For a computer-based assessment of the so-called environmental photolysis half-life in water the quantum yield of direct photoreaction of [3,4-14C]PBTC, should be determined according to the ECETOC method in polychromatic light.

The irradiation of [14C]PBTC with simulated sunlight (filtered Xenon light) in a merry-go-round apparatus showed different results. Generally, the formation of a reactive photosystem, probably by complexation of ions [e.g. Fe(III)], was found to be necessary for an absorption of environmentally relevant light (yield > 290 nm) as well as for a transformation of PBTC to a slightly less polar main photoproduct.

Depending on the marginal conditions of irradiation [pH and ion concentration, e.g. Fe(III)] an equilibrium between PBTC and main photoproduct at quite different ratios was observed. An effective transformation at a low level of remaining PBTC in the irradiated solutions was determined for pH 9 in the presence of Fe(III). The quantum yield was calculated to be 0.0022. More effective was the transformation in pure water being stored together with PBTC in a brown glass vessel prior to irradiation. In that case, only traces of e.g. Fe or Mn ions can have been dissolved, but the quantum yield was calculated to be 1.84. Higher amounts of ions being present in the test solution, e.g. Fe(III), probably decreased the transformation rate or enhanced a back-reaction to PBTC.

The butane-1,2,4-tricarboxylic acid (BTC) was found to be a final product of photolysis of PBTC. The quantities of BTC at the respective sampling periods could not be determined, because of a bad chromatographic separation from the main photoproduct.
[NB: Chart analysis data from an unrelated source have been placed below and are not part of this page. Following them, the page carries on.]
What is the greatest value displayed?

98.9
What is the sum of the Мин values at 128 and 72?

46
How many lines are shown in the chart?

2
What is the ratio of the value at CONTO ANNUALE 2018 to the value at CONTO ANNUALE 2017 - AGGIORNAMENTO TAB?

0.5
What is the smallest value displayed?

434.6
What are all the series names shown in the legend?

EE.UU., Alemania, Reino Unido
Therefore, no further information about stability of the main photoproduct could be given.

The corresponding irradiation of [14C]PBTC in a natural water (Hönniger Weiher, NRW) resulted in a PBTC half-life of about 30 minutes and a PBTC steady state concentration of less than 10% of the initial concentration of 1 mg/L. This proved that photolysis can contribute to the overall elimination of PBTC in natural waters. The measured fast photo-transformation was unexpected, because not any absorption of light above 230 nm was measurable. Therefore, not any calculation of a quantum yield according to the above-mentioned method was possible. Nevertheless, the acting quantum yield must have been extremely high (yield >> 1), because that fast photo-transformation was measured.
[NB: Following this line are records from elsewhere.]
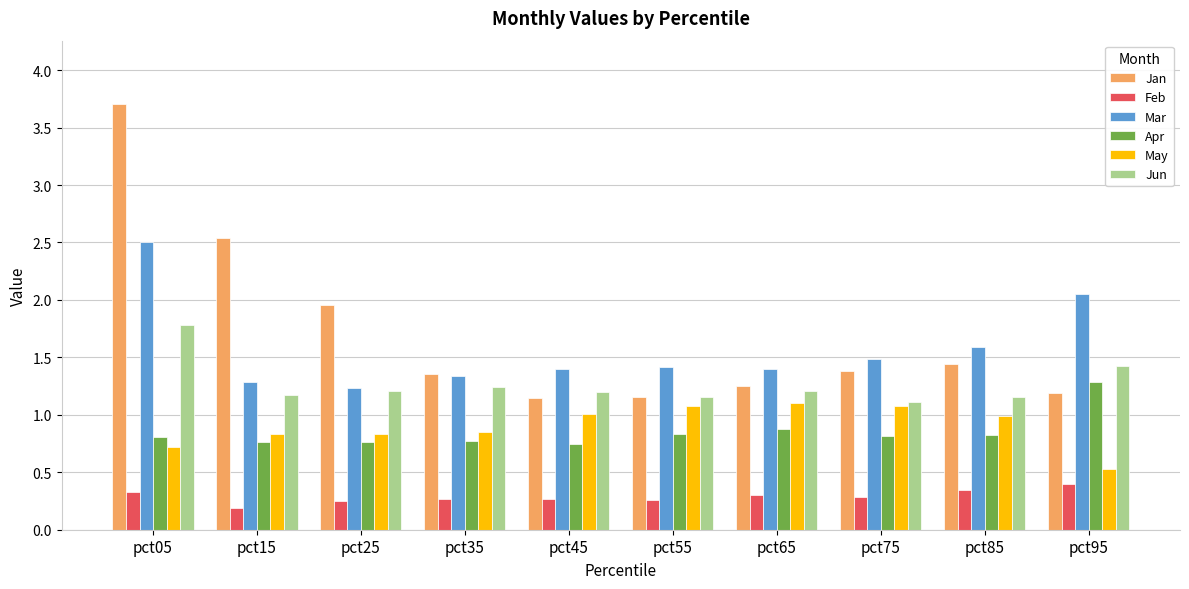

What is the difference between the highest and lowest values at pct05?

3.4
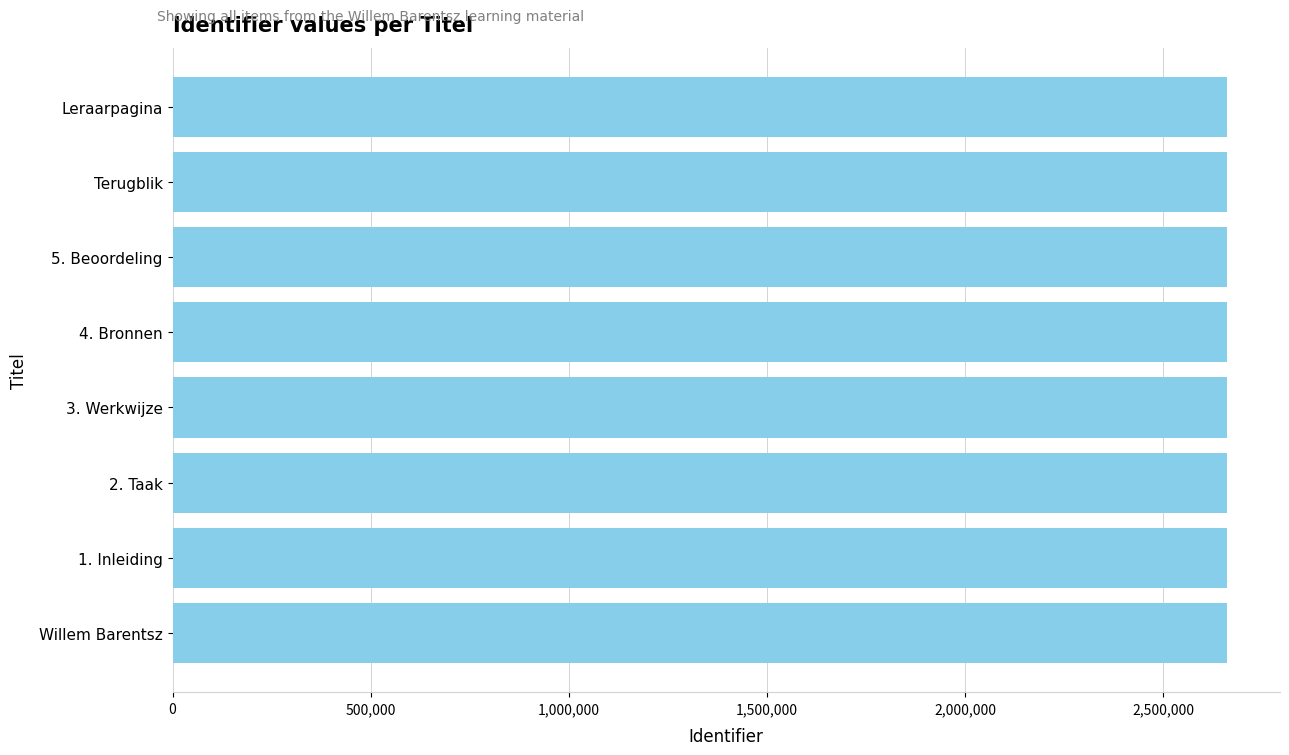

Approximately how many times larger is the value at 4. Bronnen compared to 3. Werkwijze?

1.0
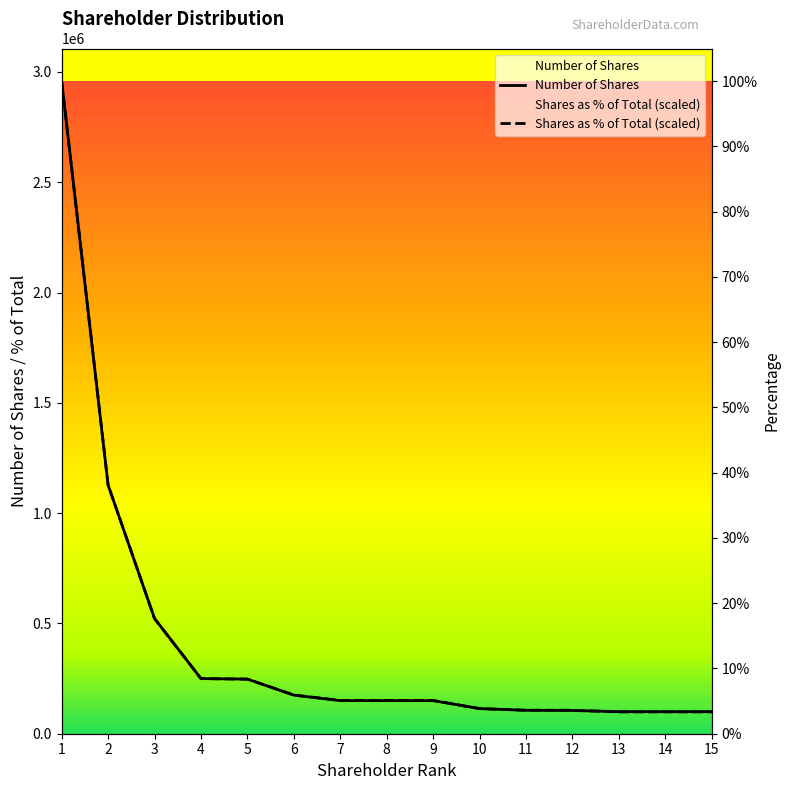

List the labels in order of Number of Shares value, largest first.

1, 2, 3, 4, 5, 6, 7, 8, 9, 10, 11, 12, 13, 14, 15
The estimates of "environmental photolysis half-lives" based on two different arithmetic models (GC-SOLAR and Frank & Klöpffer) by means of the resulting quantum yields and the light absorption data in the environmentally relevant range of wavelengths were well comparable when considering identical marginal conditions. The results of modelling based on the irradiation of PBTC in buffer pH 9 and in presence of FeCl3 indicated that the mean photolysis half-life should range from 2-3 days in summer to 15-65 days in winter. The results of modelling based on the irradiation of PBTC in pure water and stored in brown glass prior to irradiation indicated that the mean photolysis half-lives should range from 0.2-0.3 days in summer to 1-10 days in winter.